Em 2001, a diocese de Crato constituiu uma comissão a fim de preparar uma revisão histórica sobre a causa de padre Cícero. Dom Fernando Panico, que esteve à frente da diocese de 2001 a 2016, foi responsável pelo início dos estudos. Após cinco anos de trabalho, em 30 de maio de 2006, uma petição foi entregue à Congregação para a Doutrina da Fé com a assinatura de 254 bispos brasileiros pedindo um gesto concreto de reconhecimento das ações pastorais e apostólicas de padre Cícero no desenvolvimento da região. Em 2014, a Secretaria de Estado da Santa Sé enviou à diocese de Crato uma carta de reconciliação de padre Cícero com a Igreja católica.

No sábado (20), o bispo de Crato, dom Magnus Henrique Lopes, anunciou ao final da tradicional missa em sufrágio da alma de padre Cícero, em Juazeiro do Norte (CE), que a Santa Sé autorizou a abertura do processo de beatificação de padre Cícero Romão Batista.

Em mensagem aos diocesanos de Crato e aos romeiros de padre Cícero, dom Fernando Panico afirmou que seu coração se encheu “de alegria” com a notícia de que a Santa Sé autorizou a abertura do processo de beatificação de padre Cícero. O bispo emérito recordou as palavras do próprio padre Cícero, ao afirmar que “Deus nunca deixou trabalho sem recompensa, nem lágrima sem consolação”.
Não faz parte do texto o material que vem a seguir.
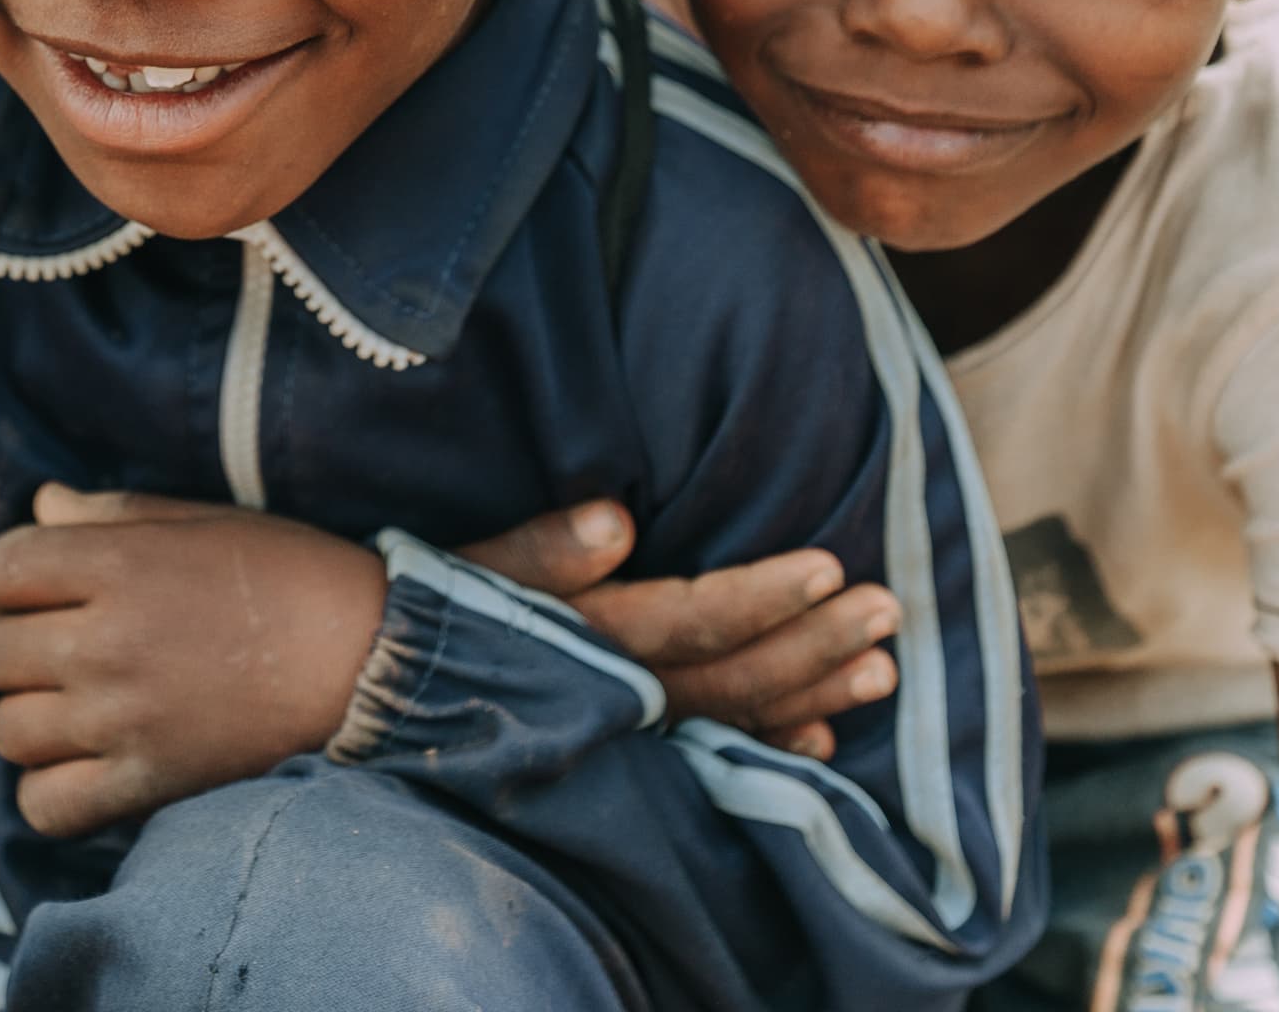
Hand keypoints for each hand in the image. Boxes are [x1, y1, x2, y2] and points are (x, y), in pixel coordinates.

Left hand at [0, 487, 384, 840]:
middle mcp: (109, 641)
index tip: (46, 592)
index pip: (0, 569)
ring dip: (32, 719)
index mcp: (120, 564)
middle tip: (65, 651)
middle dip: (18, 647)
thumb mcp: (204, 522)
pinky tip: (83, 769)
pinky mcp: (150, 783)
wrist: (369, 664)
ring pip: (9, 731)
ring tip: (74, 710)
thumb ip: (115, 513)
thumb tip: (41, 505)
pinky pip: (46, 805)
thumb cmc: (291, 577)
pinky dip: (49, 792)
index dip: (12, 579)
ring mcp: (125, 718)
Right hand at [457, 501, 898, 760]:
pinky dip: (769, 748)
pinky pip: (715, 759)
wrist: (387, 685)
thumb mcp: (484, 568)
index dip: (767, 596)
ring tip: (882, 672)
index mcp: (596, 637)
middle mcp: (623, 695)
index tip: (831, 567)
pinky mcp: (631, 751)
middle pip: (739, 675)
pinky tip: (820, 740)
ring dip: (815, 696)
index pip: (698, 617)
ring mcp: (632, 732)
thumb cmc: (438, 610)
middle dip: (819, 645)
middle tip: (890, 613)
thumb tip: (613, 520)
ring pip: (739, 718)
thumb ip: (547, 548)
Dom Panico recordou que, após receber a carta da Santa Sé sobre a reconciliação de padre Cícero com a Igreja, foi a Roma pessoalmente agradecer ao papa Francisco, que lhe manifestou o desejo de “fazer mais por essa causa”. “Para a Igreja Católica, o testemunho do servo de Deus padre Cícero é algo muito grande que vai impactar enormemente na vida pastoral, não só do nordeste brasileiro, mas de todo Brasil. O povo fiel de Deus, bispos e clero brasileiro por diversas vezes, nos manifestos de suas reuniões pediam a canonização do padre Cícero”, afirmou.

O bispo emérito de Crato agradeceu às pessoas que colaboraram com o processo de reconciliação de padre Cícero e ao atual bispo diocesano, dom Magnus Henrique, por seu trabalho pela abertura do processo de beatificação de padre Cícero. Também agradeceu aos romeiros. Para ele, sem a “fidelidade, confiança e resistência” dos romeiros, “não teríamos chegado aqui”.

Ao se dirigir ao atual bispo de Crato, dom Fernando Panico também afirmou que “não podemos esquecer a beata Maria Magdalena do Espírito Santo de Araújo”, que recebeu a comunhão de padre Cícero e a hóstia teria sangrado na boca dela. “Espero que o senhor abrace também essa próxima missão: uma missão difícil, mas tenho a convicção de que não podemos separar Padre Cícero da Beata Maria de Araújo, como não podemos separá-los dos Romeiros e das Romeiras. Esse tripé sustenta as grandes manifestações de fé que se veem em Juazeiro do Norte”, disse dom Panico.